3D Judge
To reach SoTA, the system should:
- outperform CLIP-style and image-only judge baselines,
- outperform ImageReward-style preference predictors,
- and beat Eval3D on human correlation or pairwise agreement.
The goal is a judge that measures real 3D structural correctness, not just 2D plausibility.
Research Gap
- Janus and view inconsistency
- 3D outputs can look plausible in one view while failing across views.
- Data scarcity
- Good 3D data is scarce, expensive, and narrow.
- Benchmark weakness
- Current metrics over-rely on image-text similarity and under-measure true 3D correctness.
- Compute and representation limits
- 3D models remain expensive in tokens, compute, and representation overhead.

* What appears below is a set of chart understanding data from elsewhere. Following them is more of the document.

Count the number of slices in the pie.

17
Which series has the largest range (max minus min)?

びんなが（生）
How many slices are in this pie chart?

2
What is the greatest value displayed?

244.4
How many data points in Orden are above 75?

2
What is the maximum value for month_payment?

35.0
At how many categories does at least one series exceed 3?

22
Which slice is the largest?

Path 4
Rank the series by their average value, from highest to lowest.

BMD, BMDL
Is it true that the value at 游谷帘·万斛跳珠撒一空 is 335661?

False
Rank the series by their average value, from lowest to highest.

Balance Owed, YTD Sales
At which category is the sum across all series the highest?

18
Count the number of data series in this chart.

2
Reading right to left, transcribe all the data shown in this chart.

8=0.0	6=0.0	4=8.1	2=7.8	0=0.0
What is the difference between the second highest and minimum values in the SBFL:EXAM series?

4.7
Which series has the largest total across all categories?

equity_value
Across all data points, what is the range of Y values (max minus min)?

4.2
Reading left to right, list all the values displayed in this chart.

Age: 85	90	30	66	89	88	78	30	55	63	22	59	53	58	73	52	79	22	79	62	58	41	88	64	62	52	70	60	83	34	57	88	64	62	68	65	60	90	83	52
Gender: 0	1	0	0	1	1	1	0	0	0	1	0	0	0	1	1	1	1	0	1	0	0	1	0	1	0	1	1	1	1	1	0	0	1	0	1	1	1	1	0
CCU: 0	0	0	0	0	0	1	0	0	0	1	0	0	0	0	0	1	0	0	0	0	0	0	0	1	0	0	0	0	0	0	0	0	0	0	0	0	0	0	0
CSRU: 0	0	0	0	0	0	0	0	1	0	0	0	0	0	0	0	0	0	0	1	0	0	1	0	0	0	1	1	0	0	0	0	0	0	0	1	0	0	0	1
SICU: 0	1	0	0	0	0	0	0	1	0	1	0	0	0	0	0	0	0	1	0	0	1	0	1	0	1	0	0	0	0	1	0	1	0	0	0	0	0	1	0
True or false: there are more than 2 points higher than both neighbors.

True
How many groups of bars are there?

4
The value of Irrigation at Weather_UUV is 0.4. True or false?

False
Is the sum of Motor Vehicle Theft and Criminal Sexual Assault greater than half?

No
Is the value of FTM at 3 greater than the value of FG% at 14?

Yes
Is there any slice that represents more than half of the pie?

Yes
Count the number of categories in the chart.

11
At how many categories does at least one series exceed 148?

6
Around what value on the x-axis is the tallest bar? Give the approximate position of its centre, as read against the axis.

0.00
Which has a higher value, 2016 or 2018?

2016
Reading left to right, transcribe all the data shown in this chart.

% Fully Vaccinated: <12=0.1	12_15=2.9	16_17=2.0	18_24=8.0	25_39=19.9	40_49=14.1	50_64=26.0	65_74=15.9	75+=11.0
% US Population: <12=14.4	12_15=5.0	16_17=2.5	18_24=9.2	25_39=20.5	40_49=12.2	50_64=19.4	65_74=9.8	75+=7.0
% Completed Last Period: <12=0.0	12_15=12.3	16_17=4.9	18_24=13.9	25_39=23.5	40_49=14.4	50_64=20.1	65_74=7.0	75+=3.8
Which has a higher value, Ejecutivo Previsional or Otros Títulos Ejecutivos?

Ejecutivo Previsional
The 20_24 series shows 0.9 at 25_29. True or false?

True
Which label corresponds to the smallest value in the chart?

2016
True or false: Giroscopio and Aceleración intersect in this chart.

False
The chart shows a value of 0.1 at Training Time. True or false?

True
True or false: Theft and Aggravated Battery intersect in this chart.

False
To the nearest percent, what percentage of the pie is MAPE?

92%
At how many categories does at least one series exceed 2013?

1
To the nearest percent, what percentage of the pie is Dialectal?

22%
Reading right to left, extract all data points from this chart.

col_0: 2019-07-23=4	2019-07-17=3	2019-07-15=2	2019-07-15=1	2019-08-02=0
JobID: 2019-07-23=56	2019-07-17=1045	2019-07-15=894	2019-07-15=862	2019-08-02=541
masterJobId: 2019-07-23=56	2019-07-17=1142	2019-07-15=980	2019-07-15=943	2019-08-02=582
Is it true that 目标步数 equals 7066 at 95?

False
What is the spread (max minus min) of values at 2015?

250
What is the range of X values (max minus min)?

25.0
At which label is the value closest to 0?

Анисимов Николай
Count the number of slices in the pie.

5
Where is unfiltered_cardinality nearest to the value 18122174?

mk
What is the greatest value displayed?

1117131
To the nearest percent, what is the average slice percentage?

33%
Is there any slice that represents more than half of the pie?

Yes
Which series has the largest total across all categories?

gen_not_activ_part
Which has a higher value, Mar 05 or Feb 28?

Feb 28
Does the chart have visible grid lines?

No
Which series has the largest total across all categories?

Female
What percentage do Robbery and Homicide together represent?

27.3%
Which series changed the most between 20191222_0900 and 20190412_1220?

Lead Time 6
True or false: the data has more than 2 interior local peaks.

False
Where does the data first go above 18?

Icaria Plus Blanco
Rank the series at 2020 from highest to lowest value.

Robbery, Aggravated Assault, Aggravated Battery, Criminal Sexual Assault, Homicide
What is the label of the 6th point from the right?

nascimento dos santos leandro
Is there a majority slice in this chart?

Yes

- Open limitations across the literature
- Existing systems still struggle with robust structural verification.
Benchmarks
- Eval3D
- Primary benchmark for a new 3D judge.
- 160 prompts, generated 3D assets, and human ratings.
- Main target: beat the commonly cited 83% to 88% human agreement range.
- T3-Bench
- Secondary baseline for older multi-view image-text evaluators.
- Core grading axes
- Geometric consistency: detect floaters, noisy surfaces, and texture-geometry mismatch.
- Structural consistency: detect Janus failures, duplicated parts, and impossible shape layouts.
- Semantic consistency: detect objects whose identity changes across viewpoints.
- Prompt alignment: detect missing prompt-critical details.
- 3D MM-Vet
- Useful only if the judge is an MLLM.
- Validates basic 3D spatial and visual grounding.